我策马来到他们跟前,一个白发白须的老者下了马,看得出他一路劳顿但保持着整洁,他对我施了一礼道:“我乃松洲书院陈原,见过将军。”
我下马回礼道:“在下孟仁恭,见过先生,先生竟从那么远的地方到这,所为何事?”
他看了看我,“可否另寻一地详谈。”
我命令部队原地休息,找了个空地,又命属下拿来酒水。
老者喝了杯酒后缓缓说道:“谢将军款待,将军问我此行目的,实不相瞒,老朽是来送死的。”
我一脸惊奇地问道:“还请先生明示。
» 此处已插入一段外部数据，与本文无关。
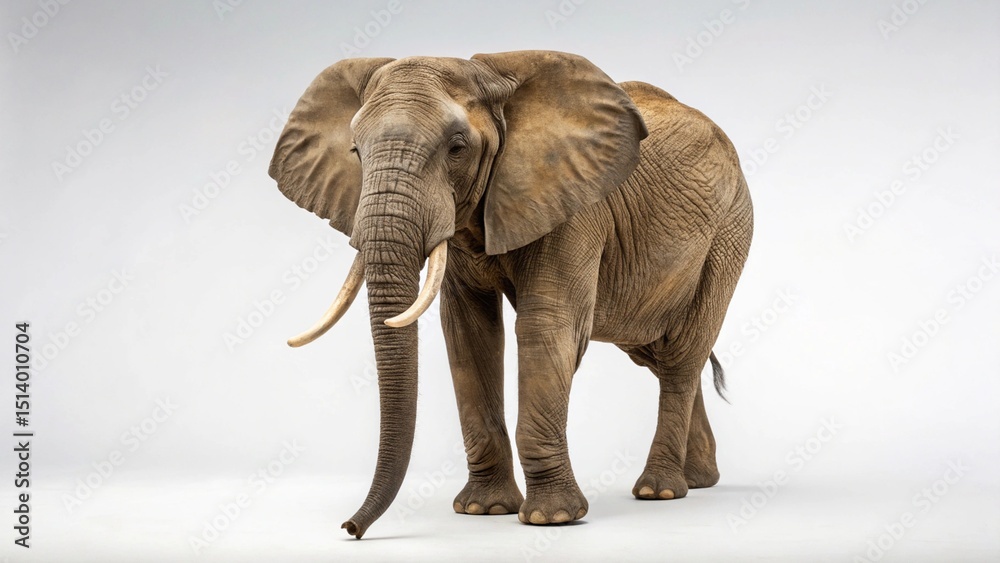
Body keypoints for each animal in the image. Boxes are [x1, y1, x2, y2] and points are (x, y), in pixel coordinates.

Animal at [268, 50, 753, 539]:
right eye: (355, 151)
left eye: (457, 148)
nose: (350, 528)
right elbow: (468, 334)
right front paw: (483, 510)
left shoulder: (574, 204)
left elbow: (547, 327)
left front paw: (550, 518)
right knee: (658, 353)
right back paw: (698, 480)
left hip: (728, 234)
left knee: (682, 355)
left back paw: (660, 490)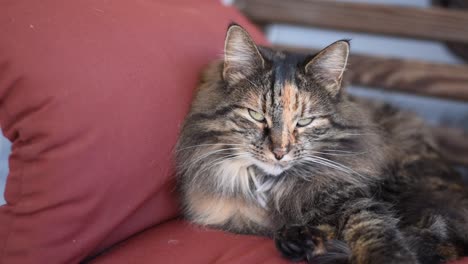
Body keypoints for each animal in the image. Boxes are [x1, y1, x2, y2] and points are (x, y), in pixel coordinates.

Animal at [175, 23, 468, 262]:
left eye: (304, 122)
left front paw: (386, 257)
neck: (273, 187)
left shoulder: (352, 196)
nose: (279, 152)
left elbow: (372, 227)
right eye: (256, 116)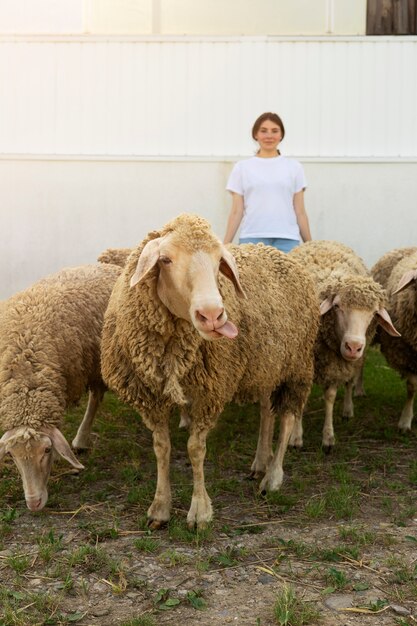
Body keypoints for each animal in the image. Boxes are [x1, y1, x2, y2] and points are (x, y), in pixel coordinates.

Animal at [0, 260, 122, 510]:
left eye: (47, 450)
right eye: (11, 456)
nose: (34, 503)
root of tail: (106, 265)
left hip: (97, 361)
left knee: (95, 398)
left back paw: (81, 439)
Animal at [101, 213, 318, 528]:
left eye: (219, 262)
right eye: (165, 259)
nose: (213, 315)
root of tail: (275, 251)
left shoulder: (209, 393)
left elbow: (195, 448)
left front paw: (199, 512)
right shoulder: (150, 397)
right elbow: (161, 447)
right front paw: (159, 508)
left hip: (296, 366)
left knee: (288, 417)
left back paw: (272, 477)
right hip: (266, 366)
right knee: (267, 412)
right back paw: (260, 462)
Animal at [288, 239, 398, 448]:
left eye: (374, 313)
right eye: (337, 306)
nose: (353, 347)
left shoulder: (336, 365)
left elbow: (331, 396)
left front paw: (328, 437)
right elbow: (301, 399)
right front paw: (296, 437)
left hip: (354, 363)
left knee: (349, 383)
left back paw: (348, 409)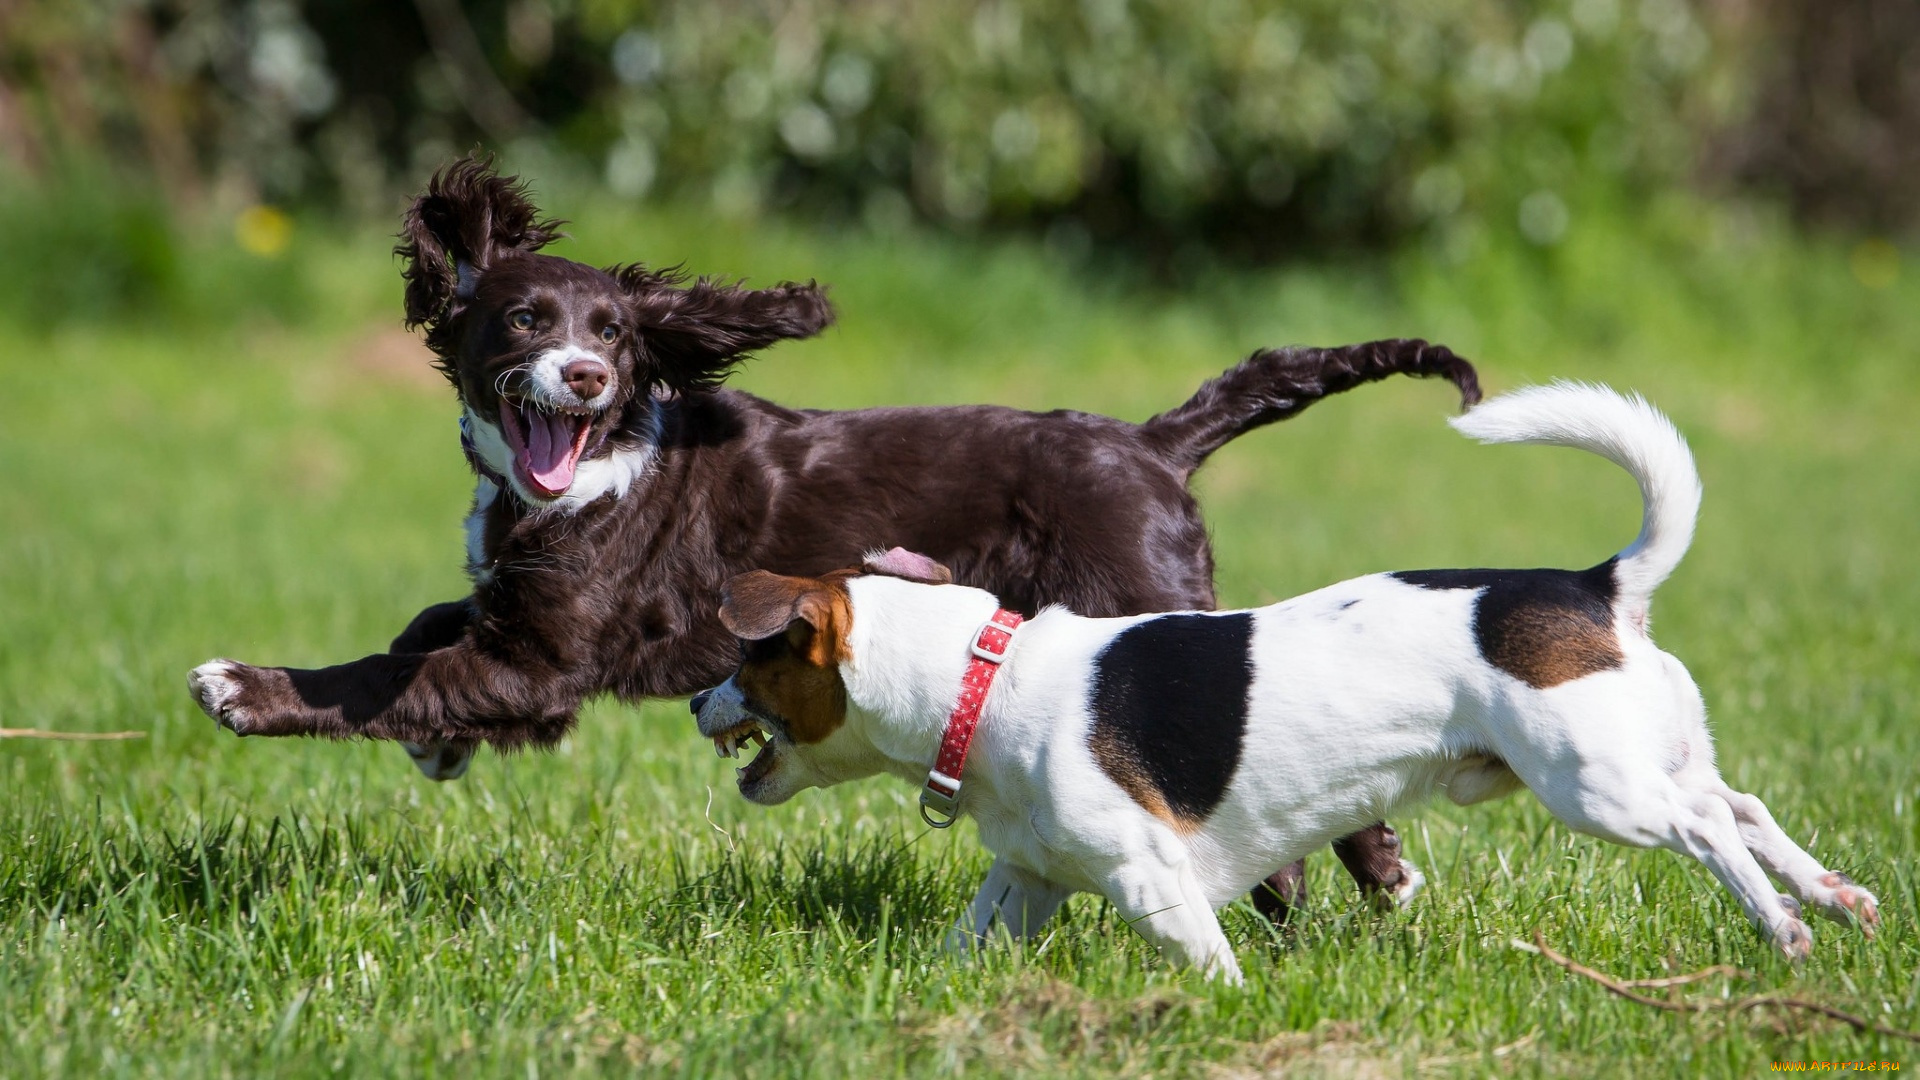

”
老者微微一笑,“几年前老朽听说北方胡人肆意屠戮汉人,百姓流离失所,士大夫大量南迁,汉人被屠戮殆尽。
老朽不忍看这人间惨剧,我们读圣人之书所为何来?如果在此危急时刻不挺身而出,那还有谁会信圣人之教呢?
我那几个弟子贤良恭孝,说什么也不让我犯险,而我也自觉老迈,于是就散尽家财各处游说,想着筹备物资准备支持。
可他们却瞒着我……去游说最残忍的蝎族领袖石豹。
就这样,两年之内,我徒儿的头颅就这么被一一挂在了石豹帐外。
后知后觉的我悲愤万分,这次,要么我去收回徒儿的头颅,要么也把我这老朽的头颅挂上去。我要向世人表明,这天地还有正气在。”
我微微一怔,深施一礼道:“先生大义。”
他一摆手继续说:“胡人未开化,不识生之意,未闻圣人之言,残忍嗜杀不留余地,我们定当誓死抵抗。
只是老朽昏聩无用,只有以死明志耳,只望能唤醒更多的人。方才见饥民奔散,甚是可怜,可惜我筹措的物资已经送往了前线,将军为何不留些粮食给他们?”